PASSAGE

The infamous attempted mutiny by a Soviet naval commander came to an abrupt end a half-century ago in the Penobscot River along Maine’s midcoast.
Known to film buffs worldwide, “The Hunt For Red October” portrayed a real-life Soviet sailor who, on Nov. 8, 1975, tried to take over a Russian attack ship.
The movie version of the mutiny, based on a Tom Clancy novel, climaxes in Maine when the commander of a U.S. nuclear attack sub escorts the crippled enemy Soviet ship to the Penobscot.
The 109-mile river is among the longest in Maine so it’s fitting that it closed out the credits in one of the most successful movies in film history. But had then real or fictitious vessels gone up the Kennebec River instead, they would have met some friendly faces among the White Russian immigrant community in Richmond.
Besides the movie’s finale occurring in the Penobscot River, The Hunt for Red October had a second key Maine connection.
The U.S. attack sub portrayed in the international spy thriller, the USS Dallas, was actually overhauled at the Portsmouth Naval Shipyard in Kittery, in 1998.
A military analyst and author, meanwhile, is using the 50th anniversary of the real-life Soviet sea drama’s “Hunt for Red October” to review the famous movie.
“The Hunt for Red October is a fantastic book and film,” says Isaac Seitz of NationalSecurityJournal.org. Written by Tom Clancy, the story centers around a Soviet submarine captain, Marko Ramius, who is given command of an advanced submarine but decides to defect to the West.

(Collected data entries)
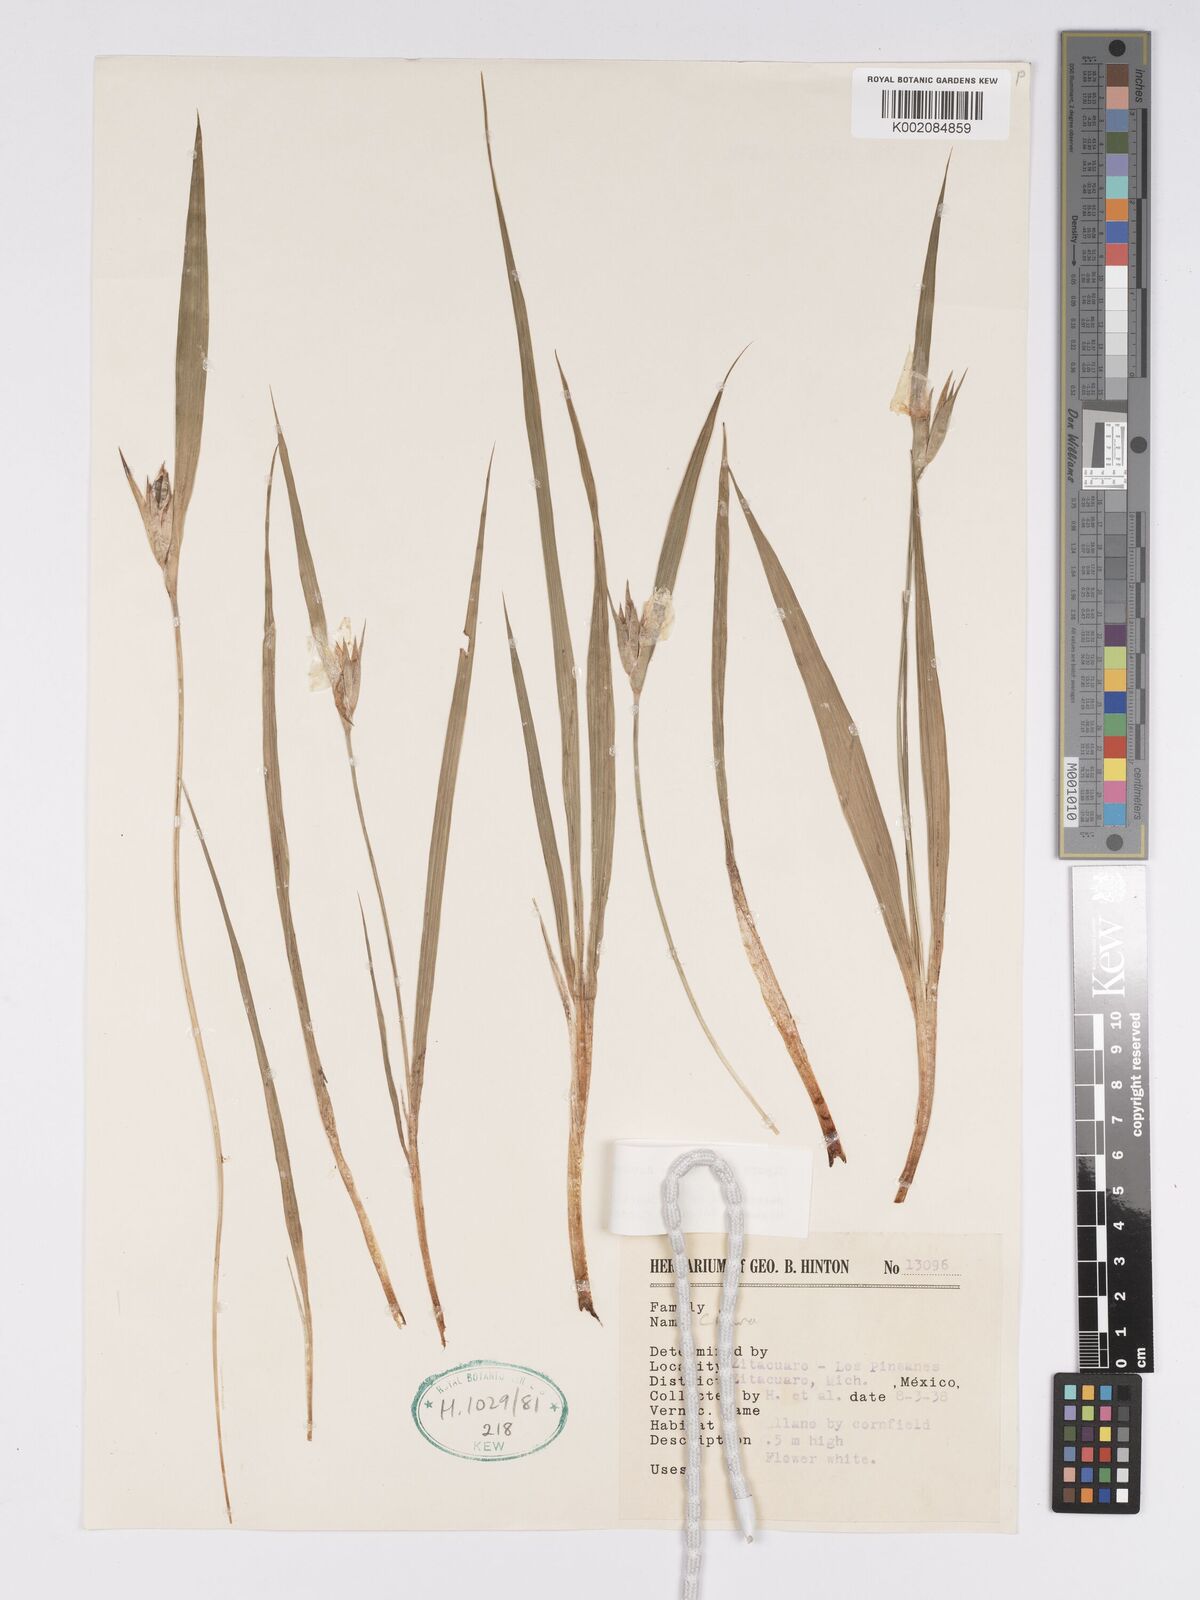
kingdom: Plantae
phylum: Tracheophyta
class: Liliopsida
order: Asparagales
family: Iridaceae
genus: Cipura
* * *
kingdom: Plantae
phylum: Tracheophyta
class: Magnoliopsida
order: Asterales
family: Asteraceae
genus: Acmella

PROBLEMS AND TASKS
1. Answer these questions from the passage on The Hunt for Red October.
(a) On what date did the real-life Soviet sailor try to take over the Russian ship?
(b) At which shipyard was the USS Dallas overhauled, and in what year?
(c) What is the name of the Soviet submarine captain at the center of the story?
2. Output the passage on The Hunt for Red October from the words "The 109-mile river" up to and including the words "Kittery, in 1998.", without changing anything.
The collected data entries can be set aside; they play no part in the work here.

LIST OF ANSWERS
1.
(a) Nov. 8, 1975
(b) The Portsmouth Naval Shipyard in Kittery, in 1998
(c) Marko Ramius

2.
The 109-mile river is among the longest in Maine so it’s fitting that it closed out the credits in one of the most successful movies in film history. But had then real or fictitious vessels gone up the Kennebec River instead, they would have met some friendly faces among the White Russian immigrant community in Richmond.
Besides the movie’s finale occurring in the Penobscot River, The Hunt for Red October had a second key Maine connection.
The U.S. attack sub portrayed in the international spy thriller, the USS Dallas, was actually overhauled at the Portsmouth Naval Shipyard in Kittery, in 1998.